Je n'ai vraiment plus rien à faire
Je n'ai vraiment plus rien...
Un hurlement ! Deux mains nerveuses qui lui arrachaient l’instrument de mort et le jetaient au loin et puis deux bras qui l’enlaçaient tandis qu’un corps se pressait contre lui, le berçant tendrement. Il se laissa aller dans l’étreinte :
- Mon Dieu Yann ! Mais qu’est-ce que tu allais faire ! Seigneur ! Je suis désolé mon amour ! Tellement désolé.

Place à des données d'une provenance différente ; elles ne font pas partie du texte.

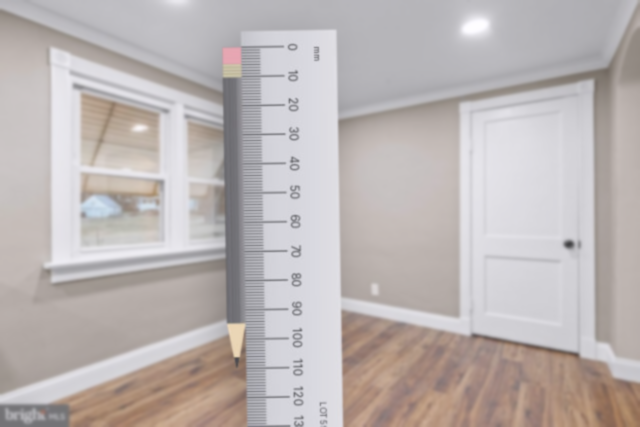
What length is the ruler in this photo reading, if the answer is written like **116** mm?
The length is **110** mm
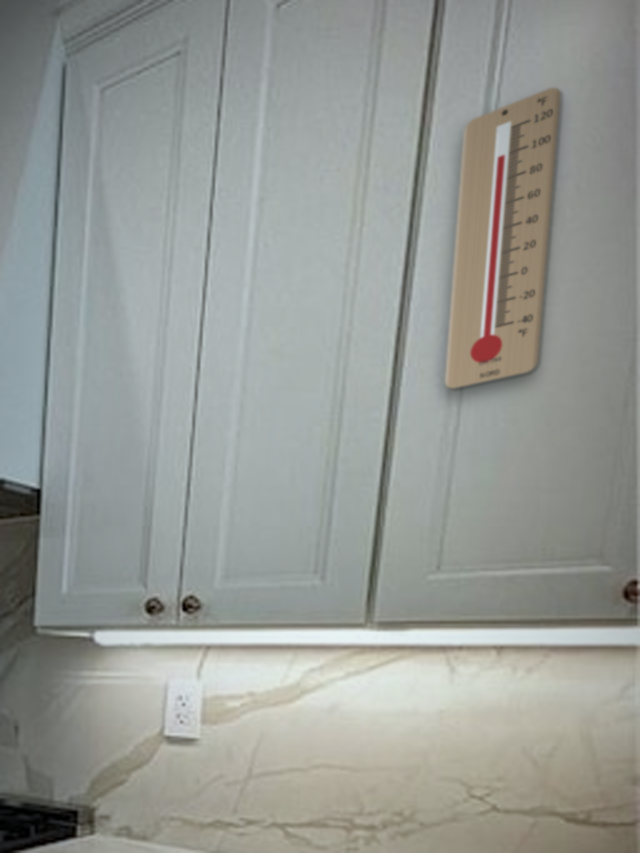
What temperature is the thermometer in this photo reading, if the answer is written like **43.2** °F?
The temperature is **100** °F
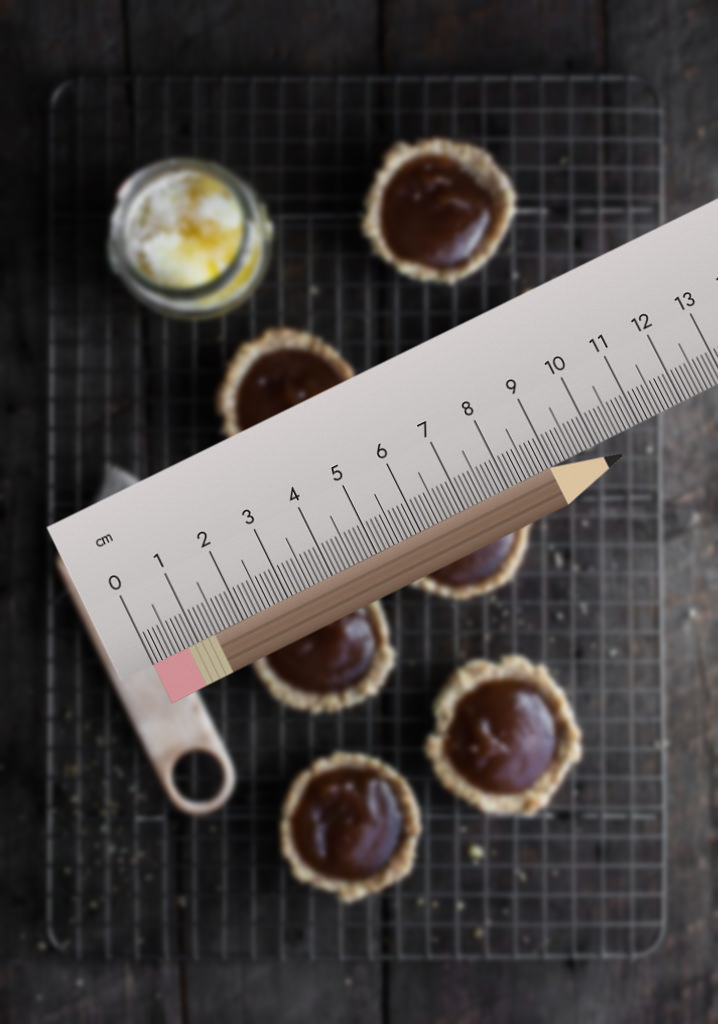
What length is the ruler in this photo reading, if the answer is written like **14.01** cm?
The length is **10.4** cm
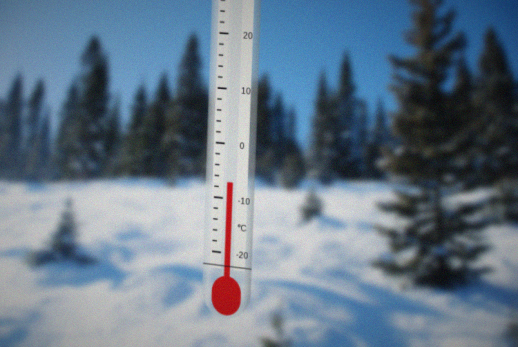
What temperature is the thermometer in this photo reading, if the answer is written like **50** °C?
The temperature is **-7** °C
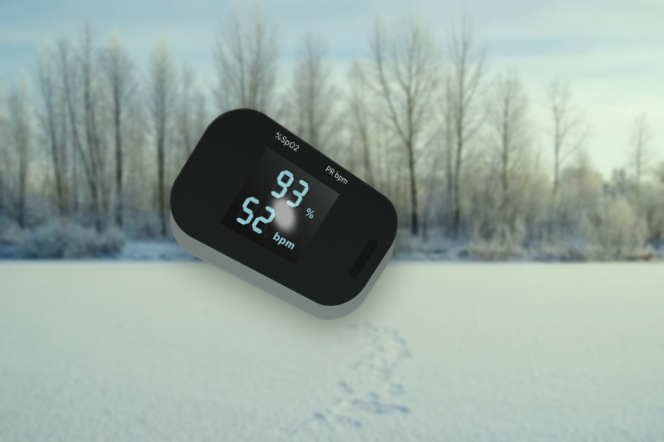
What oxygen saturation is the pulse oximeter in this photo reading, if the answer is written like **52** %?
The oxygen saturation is **93** %
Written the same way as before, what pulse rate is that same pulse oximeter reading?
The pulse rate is **52** bpm
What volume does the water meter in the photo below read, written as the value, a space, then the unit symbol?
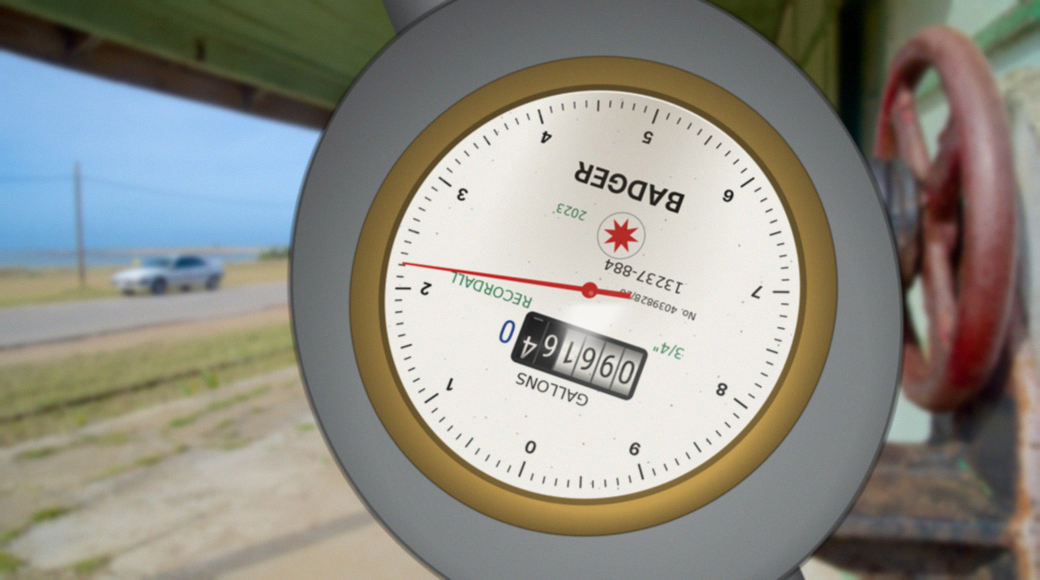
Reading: 961642.2 gal
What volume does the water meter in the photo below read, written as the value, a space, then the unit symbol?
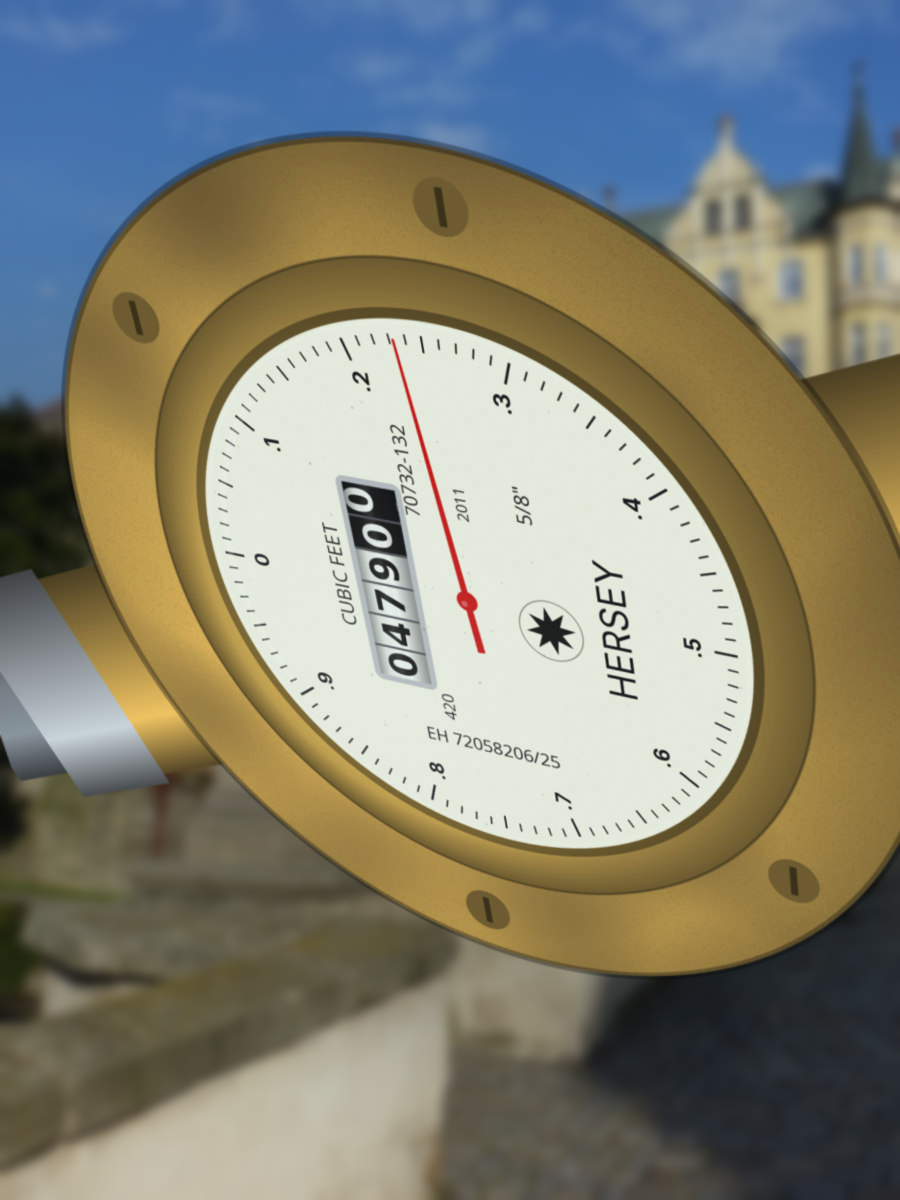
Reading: 47900.23 ft³
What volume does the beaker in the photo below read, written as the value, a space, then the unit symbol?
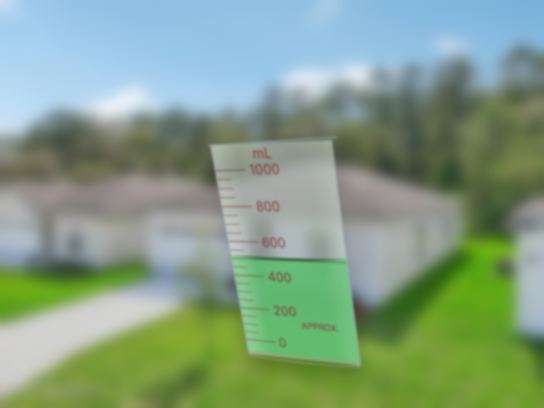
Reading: 500 mL
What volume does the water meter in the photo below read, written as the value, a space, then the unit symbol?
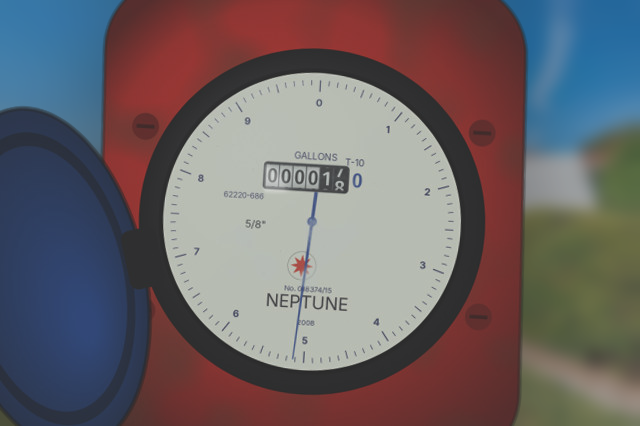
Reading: 175.1 gal
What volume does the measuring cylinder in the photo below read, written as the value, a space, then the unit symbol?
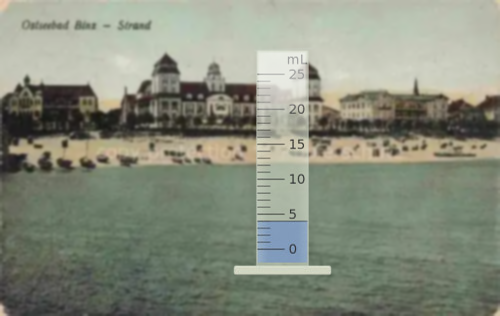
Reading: 4 mL
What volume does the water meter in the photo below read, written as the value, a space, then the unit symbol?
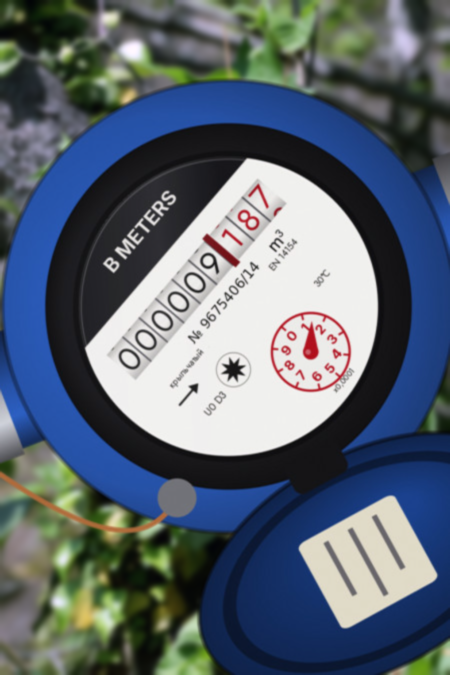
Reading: 9.1871 m³
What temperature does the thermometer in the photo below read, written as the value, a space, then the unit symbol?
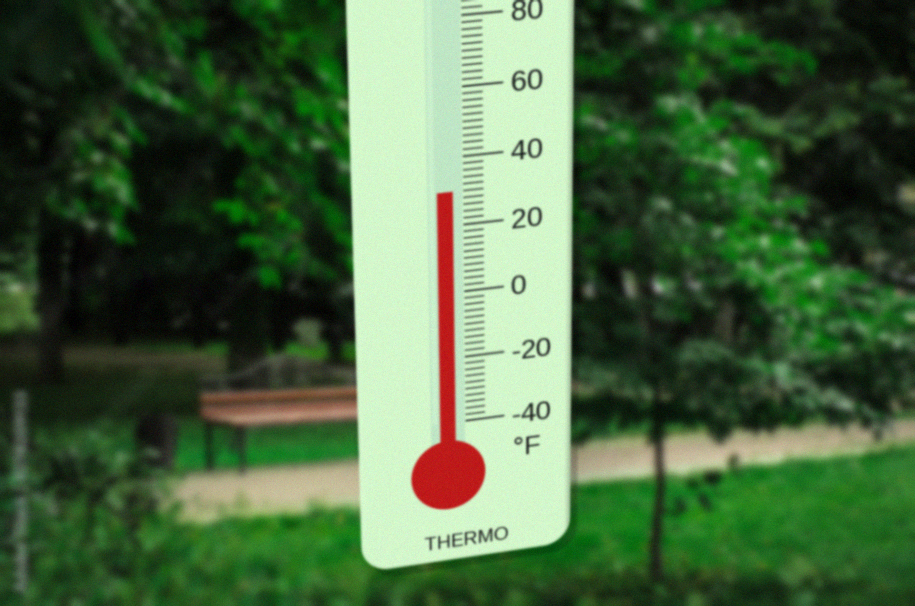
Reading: 30 °F
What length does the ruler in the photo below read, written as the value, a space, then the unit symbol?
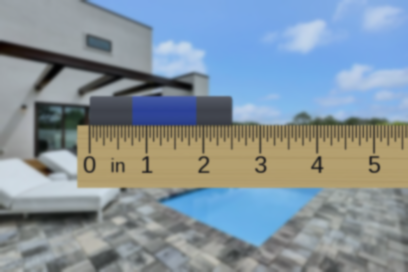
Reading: 2.5 in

Il ouvrit les yeux pour plonger son regard dans les prunelles bleues emplies de larmes : Kevin était là, devant lui, le serrant contre son torse ferme. C’était bien sa voix, son odeur… Il retrouvait ces sensations jamais oubliées.
Comment était-il là ? Pourquoi juste à l’instant où il s’apprêtait à en finir ? Il ne savait pas. Il n’avait même pas envie de demander, pas maintenant. Plus tard peut-être viendrait le temps des explications. Pour le moment il voulait juste se sentir revivre entre les bras de celui qu’i aimait plus que sa vie.
Et soudain leurs lèvres se trouvèrent : ce baiser c’était une fontaine de jouvence, c’était la promesse que les épreuves étaient terminées, c’était la renaissance !
Maintenant, Yann pouvait envisager de vivre à nouveau.